Not too long ago I was a strong person in that… nothing stood in my way. I had a vision. I am still that person however, since my experience in Personal Development and my emotional breakthroughs of allowing the baggage to come up… I have reverted back to a lost and confused child. It’s like I’m young again in my head but my body remained the same. Who I once was and how I feel now, are like opposite ends of the spectrum. So I’m a young child in my mind that has an immense amount of responsibility because I’m really 32. I can no longer handle all those responsibility until I purge some of this emotional crap! There are in securities that came up and a sense of feeling lost and confused.
Friday, June 6, 2008
Why do I understand what I’m doing, thinking and feeling wrong? YET I still do it?
Why do I understand what I’m doing, thinking and feeling wrong? YET I still do it?
I understand what changes I have to make but I still fall back into those old thoughts and feelings.
How do you quiet the chatter of your EGO mind and start to feel?

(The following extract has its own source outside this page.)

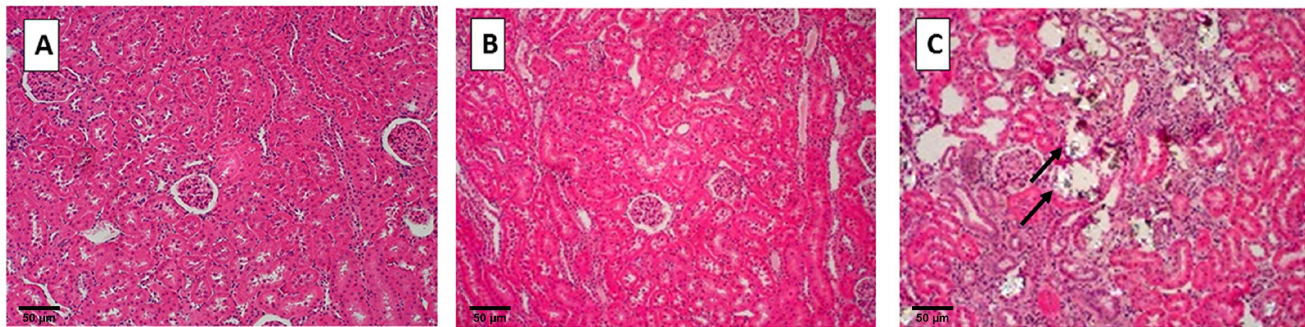
Fig 2. Hematoxylin and eosin staining of paraffin embedded kidneys examined under polarized light. A) Controlrats, no crystal deposition and B) rats fed 1.25% EthyleneGlycol (EG), observed on Day 14 (Hyperoxaluric stage) and C) rats fed 1.25% EG with lots of birefringent crystals observedon Day 28 (Nephrolithiasis stage), shown by black arrows Magnification 10x, Scale bar 50 μ m.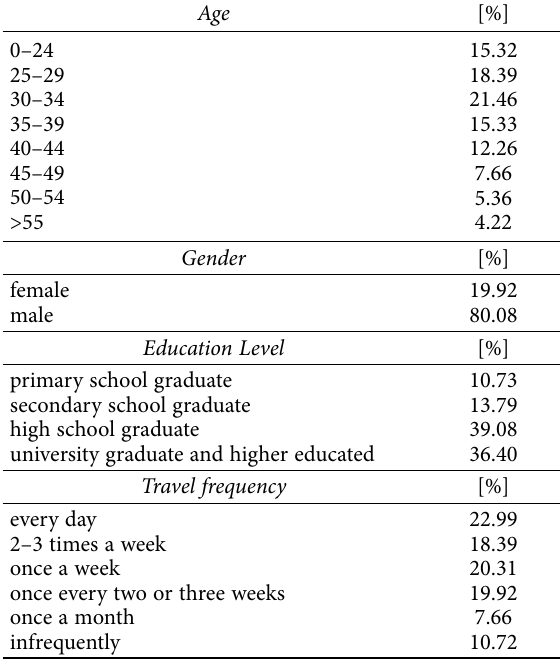
Table 3. Distribution of demographic data of interviewed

My mind, that just wants to focus on our debt by being scared. My mind wants me to focus that Tom and I are not “employed” so this fear has me scared of where the money is coming in from for our lifestyle…. It’s the conditioning of my parents. If you work hard then you get ahead. But I already know that’s a lie. I know that we have a true amount of abundance in our life. It’s the conditioning of my parents; really my dad. He always taught me to pay in cash or it’s not something you need right now. So I feel that even though I have an incredible amount of abundance in my life… since it’s on credit and mortgages, I feel massively in debt. Conditioning + EGO is tough!
Tom and I used to have jobs. The hours sucked, you never saw your family(kids), you had to check someone else’s schedule before you could plan your own vacations, and the money wasn’t really what you wanted to make anyways. So we quit our jobs and became “Self Employed”
This energy aspect is so amazing to me. Even though I struggle in changing those habits, I know that I can overcome this and create a blissful life with my ever so loving and patient husband and our 4 children.
Tuesday, June 3, 2008
OMG!! Be open and allow!!!
I am so grateful that allowing is something I'm aware of....
It’s funny how we attract things into our life. –Did any of you know that we can and do deliberately attract things to us??? Whether we want them or not!
Where has this gotten me…. Well for starters we are successful because Tom and I do work hard. However I’ve learned that I have been limiting myself through how I feel.
I feel ½ of those things on that list at some point of my week, sometimes day! What kind of energy am I emanating to the universal law of attraction? Not a good one.
Start your life everyday with love and gratitude.
Be grateful for where you are right now and remember to have fun!
Those little steps lead the way to a prominent future.